Solved – Is the PLS-DA approach for categorical variables the same as that used for PLS regression

classificationmachine learningpartial least squaresregression

I understand the approach used for partial least squares for regression (PLS regression) where the PLS components are chosen such that the correlation between the scores of the PLS components of the independent variables and the scores of PLS components of the dependent variables is maximized.

I understand the approach for regression when the dependent variables are continuous. In case the dependent variable is categorical then I learned that the approach is termed partial least squares discriminant analysis (PLS-DA). Is that true?
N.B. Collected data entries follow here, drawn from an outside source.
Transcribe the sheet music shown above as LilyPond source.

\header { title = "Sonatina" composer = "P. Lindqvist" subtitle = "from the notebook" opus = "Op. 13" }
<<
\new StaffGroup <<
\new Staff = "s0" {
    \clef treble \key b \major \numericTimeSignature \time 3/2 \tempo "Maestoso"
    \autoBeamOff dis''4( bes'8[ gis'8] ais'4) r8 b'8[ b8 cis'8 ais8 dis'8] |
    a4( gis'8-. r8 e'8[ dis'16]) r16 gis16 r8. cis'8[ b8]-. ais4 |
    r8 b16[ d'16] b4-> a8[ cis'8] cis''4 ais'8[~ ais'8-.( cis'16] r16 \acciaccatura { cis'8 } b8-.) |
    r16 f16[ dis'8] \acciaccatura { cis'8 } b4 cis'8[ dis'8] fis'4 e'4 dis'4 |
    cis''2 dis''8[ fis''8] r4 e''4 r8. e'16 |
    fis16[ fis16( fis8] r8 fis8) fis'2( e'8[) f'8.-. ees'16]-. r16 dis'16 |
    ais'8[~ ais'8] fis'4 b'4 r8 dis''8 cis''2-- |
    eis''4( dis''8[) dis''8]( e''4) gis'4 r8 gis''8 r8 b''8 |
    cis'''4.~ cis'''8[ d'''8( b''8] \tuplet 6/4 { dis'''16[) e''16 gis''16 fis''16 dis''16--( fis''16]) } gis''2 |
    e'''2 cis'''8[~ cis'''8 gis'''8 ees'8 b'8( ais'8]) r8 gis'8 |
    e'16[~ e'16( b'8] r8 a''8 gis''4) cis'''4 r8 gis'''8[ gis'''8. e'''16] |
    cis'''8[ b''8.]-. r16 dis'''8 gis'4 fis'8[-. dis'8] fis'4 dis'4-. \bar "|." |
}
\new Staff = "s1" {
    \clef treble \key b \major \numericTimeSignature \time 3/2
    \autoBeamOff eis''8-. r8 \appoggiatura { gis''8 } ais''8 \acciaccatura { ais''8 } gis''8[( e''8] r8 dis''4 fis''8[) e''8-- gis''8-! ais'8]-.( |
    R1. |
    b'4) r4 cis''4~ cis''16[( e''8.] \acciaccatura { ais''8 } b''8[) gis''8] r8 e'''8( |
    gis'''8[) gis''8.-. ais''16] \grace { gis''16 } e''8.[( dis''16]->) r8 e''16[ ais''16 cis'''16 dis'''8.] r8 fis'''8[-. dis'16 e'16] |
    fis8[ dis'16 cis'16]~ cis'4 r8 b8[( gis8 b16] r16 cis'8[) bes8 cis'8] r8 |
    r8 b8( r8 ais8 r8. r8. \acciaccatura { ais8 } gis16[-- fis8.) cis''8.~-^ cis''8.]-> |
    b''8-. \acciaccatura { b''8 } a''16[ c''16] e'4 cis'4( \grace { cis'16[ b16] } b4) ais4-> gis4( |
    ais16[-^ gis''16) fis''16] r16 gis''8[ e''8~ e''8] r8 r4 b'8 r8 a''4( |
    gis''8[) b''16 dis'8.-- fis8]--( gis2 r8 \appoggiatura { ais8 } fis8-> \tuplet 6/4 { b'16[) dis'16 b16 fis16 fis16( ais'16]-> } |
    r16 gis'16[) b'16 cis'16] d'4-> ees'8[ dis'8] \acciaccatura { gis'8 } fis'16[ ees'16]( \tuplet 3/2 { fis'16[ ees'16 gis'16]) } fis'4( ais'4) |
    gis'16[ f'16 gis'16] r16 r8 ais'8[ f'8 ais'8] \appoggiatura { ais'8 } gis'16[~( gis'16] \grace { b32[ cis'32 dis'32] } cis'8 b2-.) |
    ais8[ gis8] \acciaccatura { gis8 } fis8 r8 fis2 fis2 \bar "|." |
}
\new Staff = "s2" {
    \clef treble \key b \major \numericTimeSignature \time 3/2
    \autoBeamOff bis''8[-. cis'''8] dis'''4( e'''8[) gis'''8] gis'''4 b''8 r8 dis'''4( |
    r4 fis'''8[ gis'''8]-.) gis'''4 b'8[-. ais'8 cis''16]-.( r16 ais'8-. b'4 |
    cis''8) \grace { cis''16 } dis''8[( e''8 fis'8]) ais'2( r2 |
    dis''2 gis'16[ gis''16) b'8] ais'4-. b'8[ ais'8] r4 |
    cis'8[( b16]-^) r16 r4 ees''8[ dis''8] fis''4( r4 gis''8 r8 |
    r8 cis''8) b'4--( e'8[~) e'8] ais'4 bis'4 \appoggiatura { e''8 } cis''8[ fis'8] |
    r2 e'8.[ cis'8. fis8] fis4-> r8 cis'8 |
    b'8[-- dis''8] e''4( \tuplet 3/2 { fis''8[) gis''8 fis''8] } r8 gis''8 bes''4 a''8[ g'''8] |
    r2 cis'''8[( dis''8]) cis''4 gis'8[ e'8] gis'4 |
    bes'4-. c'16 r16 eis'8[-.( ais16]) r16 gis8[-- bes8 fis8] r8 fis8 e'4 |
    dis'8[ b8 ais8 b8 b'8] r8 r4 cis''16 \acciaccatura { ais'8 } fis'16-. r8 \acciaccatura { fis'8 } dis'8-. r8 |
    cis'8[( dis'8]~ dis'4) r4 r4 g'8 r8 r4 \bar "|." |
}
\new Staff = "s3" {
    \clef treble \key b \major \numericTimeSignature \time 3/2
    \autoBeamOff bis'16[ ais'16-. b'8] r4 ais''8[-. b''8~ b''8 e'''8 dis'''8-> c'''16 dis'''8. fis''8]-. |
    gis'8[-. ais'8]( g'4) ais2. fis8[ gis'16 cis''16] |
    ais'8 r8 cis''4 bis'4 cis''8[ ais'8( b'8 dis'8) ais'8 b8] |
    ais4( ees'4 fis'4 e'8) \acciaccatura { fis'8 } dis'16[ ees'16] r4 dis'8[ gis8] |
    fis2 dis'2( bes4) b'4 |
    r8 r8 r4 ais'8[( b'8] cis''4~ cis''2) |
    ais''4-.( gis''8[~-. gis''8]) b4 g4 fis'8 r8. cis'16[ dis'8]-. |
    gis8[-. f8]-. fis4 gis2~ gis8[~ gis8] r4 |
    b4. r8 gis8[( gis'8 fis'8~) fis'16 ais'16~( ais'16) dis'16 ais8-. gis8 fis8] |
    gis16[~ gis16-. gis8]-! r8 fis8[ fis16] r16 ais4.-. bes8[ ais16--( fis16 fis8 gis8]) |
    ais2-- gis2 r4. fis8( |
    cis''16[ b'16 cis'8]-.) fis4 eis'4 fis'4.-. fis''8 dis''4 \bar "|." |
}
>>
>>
Is it the same thought process as in PLS regression, except that in PLS-DA the dependent variable would have just two values (for binary classification) and we still go ahead and maximize the covariances across two sets of PLS components?

Best Answer

Yes. PLS-DA is basically PLS regression where Y consists of categorical variables. Here is an example of Y matrix with 3 groups each consists of 2 samples (the first row is headers and is not involved in calculations).

Example of Y matrix for PLS-DA

After applying PLS-DA you can obtain a BETA matrix (if you are using SIMPLS algorithm, for example) whose number of columns equals to the number of groups for 2+ groups. There are, however, few differences of PLS-DA from logistic regression and some other classification methods. The predicted Y values might get out of the 0 to 1 range. So you may find values such as 1.1 and -0.3 etc...

Another property of PLS-DA is the sum of the predicted Y values in row is always equal to 1.

Assigning predicted samples to a group can be done in several ways. The most common one is assignation of the sample to the group having the highest value. An alternative approach (Bayesian) is fitting a normal distribution to the predictions of the training set and finding the threshold that minimizes the classification error. The samples, then, can be assigned to the group whose threshold value is exceeded.